Supplied records
========

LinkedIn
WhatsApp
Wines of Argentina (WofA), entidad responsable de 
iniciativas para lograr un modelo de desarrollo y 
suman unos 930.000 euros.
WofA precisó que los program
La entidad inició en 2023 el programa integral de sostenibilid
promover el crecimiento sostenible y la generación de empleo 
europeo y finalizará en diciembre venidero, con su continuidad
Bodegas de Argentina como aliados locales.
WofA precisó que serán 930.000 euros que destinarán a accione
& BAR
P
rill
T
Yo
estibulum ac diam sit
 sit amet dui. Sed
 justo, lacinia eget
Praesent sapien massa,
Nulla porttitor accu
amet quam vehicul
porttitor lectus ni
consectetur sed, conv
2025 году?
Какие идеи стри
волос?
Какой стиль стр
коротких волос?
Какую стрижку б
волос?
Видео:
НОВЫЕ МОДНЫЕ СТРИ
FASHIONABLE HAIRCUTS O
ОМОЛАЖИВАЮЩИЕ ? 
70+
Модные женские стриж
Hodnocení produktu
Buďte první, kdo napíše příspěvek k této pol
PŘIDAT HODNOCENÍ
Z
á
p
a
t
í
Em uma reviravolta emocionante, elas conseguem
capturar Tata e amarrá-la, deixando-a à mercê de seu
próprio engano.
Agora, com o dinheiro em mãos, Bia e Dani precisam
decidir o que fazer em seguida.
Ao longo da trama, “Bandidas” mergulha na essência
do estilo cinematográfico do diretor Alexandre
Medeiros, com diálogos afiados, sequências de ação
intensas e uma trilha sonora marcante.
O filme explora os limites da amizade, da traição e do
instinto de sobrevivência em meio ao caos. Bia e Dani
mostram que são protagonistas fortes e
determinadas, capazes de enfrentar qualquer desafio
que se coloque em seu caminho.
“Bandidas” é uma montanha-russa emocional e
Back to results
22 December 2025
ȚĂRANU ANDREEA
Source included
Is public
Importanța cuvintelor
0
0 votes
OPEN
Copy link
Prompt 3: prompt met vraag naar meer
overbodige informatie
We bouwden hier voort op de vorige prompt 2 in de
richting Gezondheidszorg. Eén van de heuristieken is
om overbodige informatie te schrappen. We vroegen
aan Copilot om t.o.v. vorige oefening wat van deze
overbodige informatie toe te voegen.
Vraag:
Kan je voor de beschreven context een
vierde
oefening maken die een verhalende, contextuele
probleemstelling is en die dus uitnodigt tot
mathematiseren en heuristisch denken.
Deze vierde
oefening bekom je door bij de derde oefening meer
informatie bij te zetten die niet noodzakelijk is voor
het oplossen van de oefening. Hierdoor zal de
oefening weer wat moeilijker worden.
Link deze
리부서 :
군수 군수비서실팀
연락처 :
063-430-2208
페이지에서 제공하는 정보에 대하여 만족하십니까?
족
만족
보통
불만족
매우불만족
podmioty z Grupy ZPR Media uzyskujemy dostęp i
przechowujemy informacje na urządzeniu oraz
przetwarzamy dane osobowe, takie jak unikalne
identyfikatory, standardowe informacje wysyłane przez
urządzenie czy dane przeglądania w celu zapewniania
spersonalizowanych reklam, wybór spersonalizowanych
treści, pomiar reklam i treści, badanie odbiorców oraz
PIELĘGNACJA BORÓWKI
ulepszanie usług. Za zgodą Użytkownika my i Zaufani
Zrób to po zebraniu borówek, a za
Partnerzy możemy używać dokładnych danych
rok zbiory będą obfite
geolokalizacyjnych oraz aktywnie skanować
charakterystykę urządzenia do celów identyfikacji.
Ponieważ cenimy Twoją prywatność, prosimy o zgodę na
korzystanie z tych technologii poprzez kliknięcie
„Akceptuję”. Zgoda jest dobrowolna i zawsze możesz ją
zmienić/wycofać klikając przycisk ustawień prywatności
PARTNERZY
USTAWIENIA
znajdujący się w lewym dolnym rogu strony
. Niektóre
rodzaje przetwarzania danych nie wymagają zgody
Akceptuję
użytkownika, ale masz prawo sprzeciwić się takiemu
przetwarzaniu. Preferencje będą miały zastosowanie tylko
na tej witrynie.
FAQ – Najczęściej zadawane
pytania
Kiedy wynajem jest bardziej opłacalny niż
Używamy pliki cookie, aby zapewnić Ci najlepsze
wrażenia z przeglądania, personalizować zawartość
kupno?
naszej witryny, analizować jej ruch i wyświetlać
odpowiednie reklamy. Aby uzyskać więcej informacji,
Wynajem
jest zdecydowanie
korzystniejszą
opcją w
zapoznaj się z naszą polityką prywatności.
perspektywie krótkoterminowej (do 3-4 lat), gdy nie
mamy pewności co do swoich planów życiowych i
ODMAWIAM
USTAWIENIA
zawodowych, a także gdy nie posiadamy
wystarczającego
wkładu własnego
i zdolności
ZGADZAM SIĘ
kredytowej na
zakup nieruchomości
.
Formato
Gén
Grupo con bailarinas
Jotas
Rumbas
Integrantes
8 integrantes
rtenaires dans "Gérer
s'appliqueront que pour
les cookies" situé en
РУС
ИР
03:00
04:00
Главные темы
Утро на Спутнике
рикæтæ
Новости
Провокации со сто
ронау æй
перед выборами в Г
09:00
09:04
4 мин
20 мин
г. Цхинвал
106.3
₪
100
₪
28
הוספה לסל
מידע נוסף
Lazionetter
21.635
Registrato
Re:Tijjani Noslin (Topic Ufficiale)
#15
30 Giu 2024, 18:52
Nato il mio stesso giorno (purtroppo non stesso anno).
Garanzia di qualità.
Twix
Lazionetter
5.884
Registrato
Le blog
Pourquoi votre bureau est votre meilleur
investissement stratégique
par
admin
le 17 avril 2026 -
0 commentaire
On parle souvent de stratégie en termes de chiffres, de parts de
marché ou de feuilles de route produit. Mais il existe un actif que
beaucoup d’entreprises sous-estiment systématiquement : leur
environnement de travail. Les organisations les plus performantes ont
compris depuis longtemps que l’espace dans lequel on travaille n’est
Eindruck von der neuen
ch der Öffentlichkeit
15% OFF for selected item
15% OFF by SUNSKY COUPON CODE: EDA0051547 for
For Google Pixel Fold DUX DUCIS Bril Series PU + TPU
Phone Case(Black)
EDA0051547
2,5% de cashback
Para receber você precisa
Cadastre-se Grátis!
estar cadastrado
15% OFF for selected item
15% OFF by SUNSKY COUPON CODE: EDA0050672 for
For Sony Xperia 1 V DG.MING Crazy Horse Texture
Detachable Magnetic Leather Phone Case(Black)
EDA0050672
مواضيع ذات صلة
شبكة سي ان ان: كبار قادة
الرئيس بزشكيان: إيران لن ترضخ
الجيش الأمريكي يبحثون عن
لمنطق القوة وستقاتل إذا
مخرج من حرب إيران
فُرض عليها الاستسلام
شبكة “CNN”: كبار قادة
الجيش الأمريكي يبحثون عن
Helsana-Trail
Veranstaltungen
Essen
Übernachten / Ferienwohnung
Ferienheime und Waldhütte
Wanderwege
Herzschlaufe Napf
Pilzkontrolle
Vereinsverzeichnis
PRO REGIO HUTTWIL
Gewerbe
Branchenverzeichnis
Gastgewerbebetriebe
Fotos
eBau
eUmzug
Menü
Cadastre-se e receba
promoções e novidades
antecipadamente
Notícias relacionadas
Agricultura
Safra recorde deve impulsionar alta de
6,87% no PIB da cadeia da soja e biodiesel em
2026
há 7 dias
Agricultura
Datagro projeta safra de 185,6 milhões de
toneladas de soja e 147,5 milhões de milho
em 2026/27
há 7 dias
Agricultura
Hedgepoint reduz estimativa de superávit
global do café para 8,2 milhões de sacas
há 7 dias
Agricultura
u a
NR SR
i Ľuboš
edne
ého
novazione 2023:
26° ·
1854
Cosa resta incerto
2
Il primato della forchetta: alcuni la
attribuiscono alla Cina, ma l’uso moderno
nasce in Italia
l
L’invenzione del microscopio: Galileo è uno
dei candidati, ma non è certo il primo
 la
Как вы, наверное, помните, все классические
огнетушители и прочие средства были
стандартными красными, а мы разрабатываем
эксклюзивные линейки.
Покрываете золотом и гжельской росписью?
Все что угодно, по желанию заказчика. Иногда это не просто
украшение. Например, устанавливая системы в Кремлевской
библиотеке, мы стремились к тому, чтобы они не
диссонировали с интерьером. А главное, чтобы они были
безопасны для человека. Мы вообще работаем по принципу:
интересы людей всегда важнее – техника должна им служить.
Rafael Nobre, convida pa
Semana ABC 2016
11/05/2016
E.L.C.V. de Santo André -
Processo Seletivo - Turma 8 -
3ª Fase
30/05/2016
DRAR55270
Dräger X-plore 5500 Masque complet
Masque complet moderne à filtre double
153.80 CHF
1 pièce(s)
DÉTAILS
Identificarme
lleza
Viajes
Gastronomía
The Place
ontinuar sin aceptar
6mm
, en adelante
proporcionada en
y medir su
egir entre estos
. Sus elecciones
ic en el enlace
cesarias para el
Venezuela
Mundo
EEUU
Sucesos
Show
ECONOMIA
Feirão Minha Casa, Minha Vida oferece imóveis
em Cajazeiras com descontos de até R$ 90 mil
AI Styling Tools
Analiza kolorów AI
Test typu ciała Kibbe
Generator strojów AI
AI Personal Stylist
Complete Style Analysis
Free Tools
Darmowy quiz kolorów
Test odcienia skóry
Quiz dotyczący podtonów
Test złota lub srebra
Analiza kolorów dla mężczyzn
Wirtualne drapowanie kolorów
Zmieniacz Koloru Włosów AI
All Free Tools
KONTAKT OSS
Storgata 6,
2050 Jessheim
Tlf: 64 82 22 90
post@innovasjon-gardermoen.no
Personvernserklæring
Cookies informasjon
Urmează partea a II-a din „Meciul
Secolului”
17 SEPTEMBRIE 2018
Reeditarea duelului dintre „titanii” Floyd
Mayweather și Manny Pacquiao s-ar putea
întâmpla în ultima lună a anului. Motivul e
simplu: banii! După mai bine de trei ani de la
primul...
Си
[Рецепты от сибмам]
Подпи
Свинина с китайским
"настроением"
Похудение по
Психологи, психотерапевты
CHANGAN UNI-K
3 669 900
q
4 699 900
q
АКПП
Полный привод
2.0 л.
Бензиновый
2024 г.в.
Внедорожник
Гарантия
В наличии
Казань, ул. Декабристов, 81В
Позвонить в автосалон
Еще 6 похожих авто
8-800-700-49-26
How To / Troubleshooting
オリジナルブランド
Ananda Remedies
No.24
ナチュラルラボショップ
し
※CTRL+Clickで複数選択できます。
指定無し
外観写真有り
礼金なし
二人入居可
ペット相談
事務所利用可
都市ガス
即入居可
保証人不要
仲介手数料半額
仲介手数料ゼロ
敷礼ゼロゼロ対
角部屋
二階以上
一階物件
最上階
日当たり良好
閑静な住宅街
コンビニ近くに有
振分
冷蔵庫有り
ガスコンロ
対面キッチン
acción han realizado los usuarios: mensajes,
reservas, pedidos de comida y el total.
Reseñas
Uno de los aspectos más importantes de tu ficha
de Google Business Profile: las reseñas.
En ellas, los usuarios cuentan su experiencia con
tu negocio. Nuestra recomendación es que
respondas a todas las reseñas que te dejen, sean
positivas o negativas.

========

Please copy the records above from their first line through the line containing "Bodegas de Argentina como aliados locales.", swapping "euros" for "dólares" and leaving everything else unchanged.

LinkedIn
WhatsApp
Wines of Argentina (WofA), entidad responsable de 
iniciativas para lograr un modelo de desarrollo y 
suman unos 930.000 dólares.
WofA precisó que los program
La entidad inició en 2023 el programa integral de sostenibilid
promover el crecimiento sostenible y la generación de empleo 
europeo y finalizará en diciembre venidero, con su continuidad
Bodegas de Argentina como aliados locales.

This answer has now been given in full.